HEALTH NUT WANNABEE MOM September 11, 2008 at 5:33 am

This is amazing and so cute! I need one of these in my backyard. It appears simple but you should see me trying to make anything. I love your floor idea. I have been trying to figure out what to do about our carpet and my daughter’s asthma as well. I hope that your son is okay and I love your tips. Am going to bookmark your site.

Claire September 11, 2008 at 10:44 am

How cute! Is it attached to a tree or it’s own post? Think you could attach it to a tree? I feed the birds those fat balls in nets and I hate having them in the house because lots of greasy bits always fall off them, would be perfect for that, good thinking!

Tomato Lady September 11, 2008 at 1:41 pm

Thanks, HNWMom! It really is just a box with a roof. If you don’t build I have seen where people just buy a cute mailbox and put it in the backyard for the same purpose as mine. Ivory’s son is doing great. Getting rid of the carpet really seemed to help a lot. Our best wishes for your daughter.

Claire–It is on a post but I don’t see why it couldn’t be attached to something else. I bet the birds love you.

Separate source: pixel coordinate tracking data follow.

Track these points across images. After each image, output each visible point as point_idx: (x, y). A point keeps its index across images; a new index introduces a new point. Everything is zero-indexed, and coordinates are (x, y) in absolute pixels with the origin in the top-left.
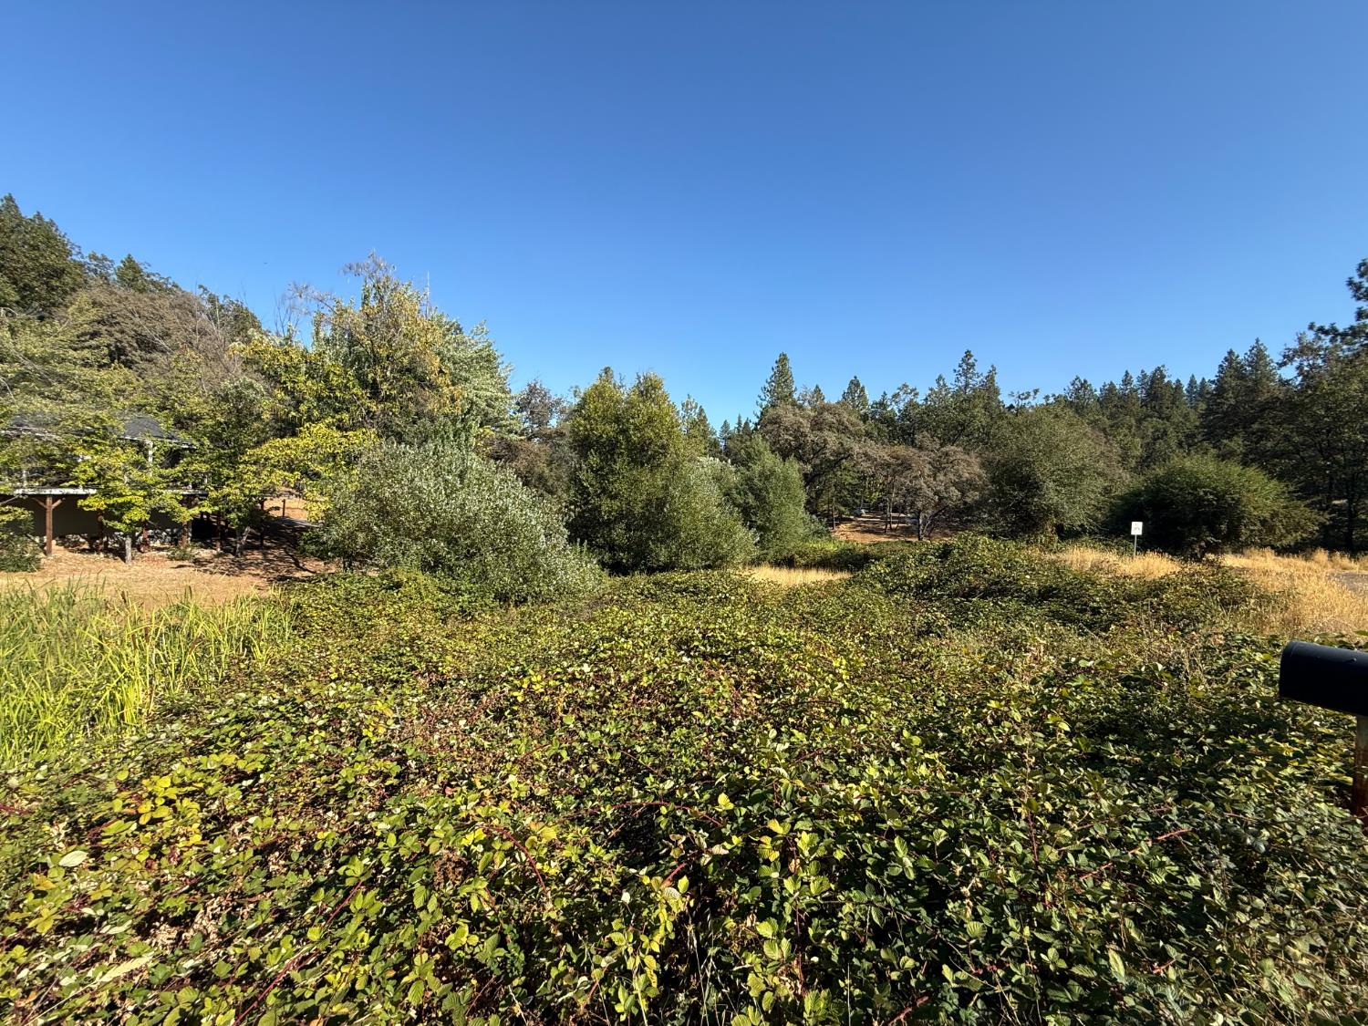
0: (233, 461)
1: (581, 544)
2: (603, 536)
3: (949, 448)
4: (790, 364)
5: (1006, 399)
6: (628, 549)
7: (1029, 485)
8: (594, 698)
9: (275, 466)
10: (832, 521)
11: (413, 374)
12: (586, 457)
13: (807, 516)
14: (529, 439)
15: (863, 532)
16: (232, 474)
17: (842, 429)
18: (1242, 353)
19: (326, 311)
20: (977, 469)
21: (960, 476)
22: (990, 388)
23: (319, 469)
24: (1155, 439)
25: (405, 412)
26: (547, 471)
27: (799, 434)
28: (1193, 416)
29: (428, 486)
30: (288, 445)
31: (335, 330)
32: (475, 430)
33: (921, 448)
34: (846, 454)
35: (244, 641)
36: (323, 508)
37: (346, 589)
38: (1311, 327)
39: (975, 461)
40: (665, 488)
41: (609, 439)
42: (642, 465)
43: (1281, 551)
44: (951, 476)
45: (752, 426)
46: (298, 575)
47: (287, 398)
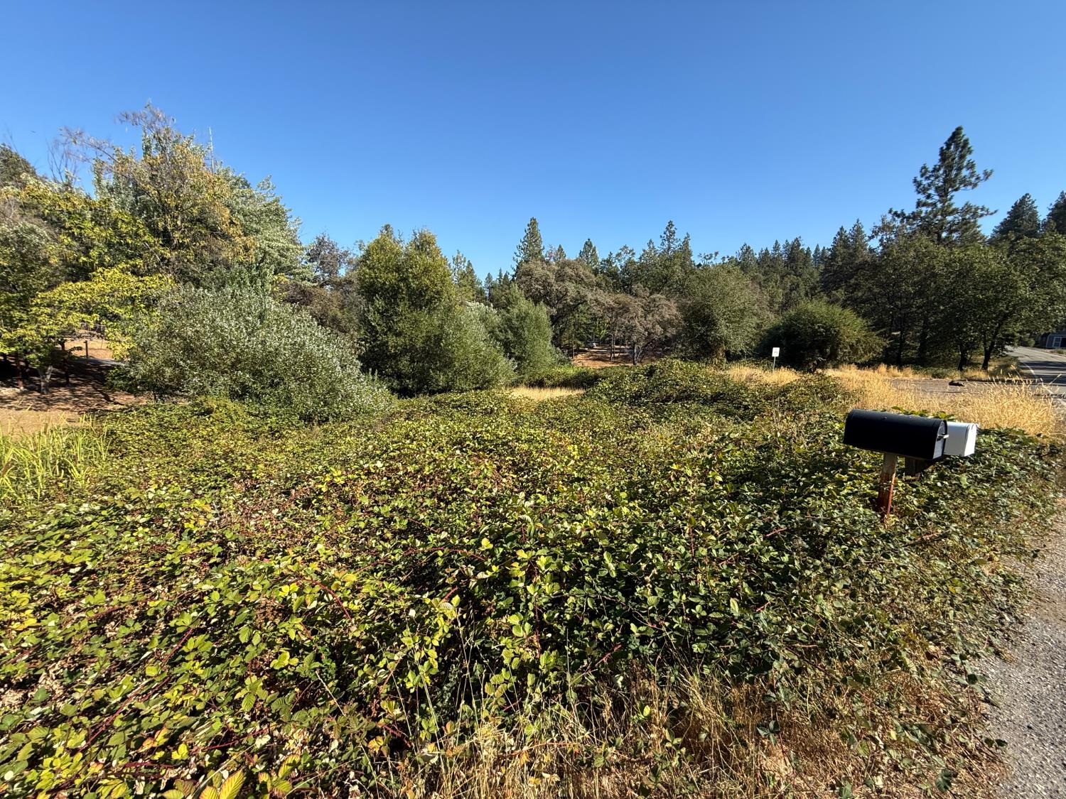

Ginger Rogers October 12, 2011 at 9:40 pm

I love this idea. I’ve seen a cubby like this in a small country community cemetery. Inside was a spiral bound notebook and pen for visitors to sign and leave a note. I thought that was a wonderful idea. The notebook included some newspaper obituaries. What a wonderful idea for gardening supplies. We have a similar cubby in our garage. It’s actually an old wooden breadbox mounted on the wall.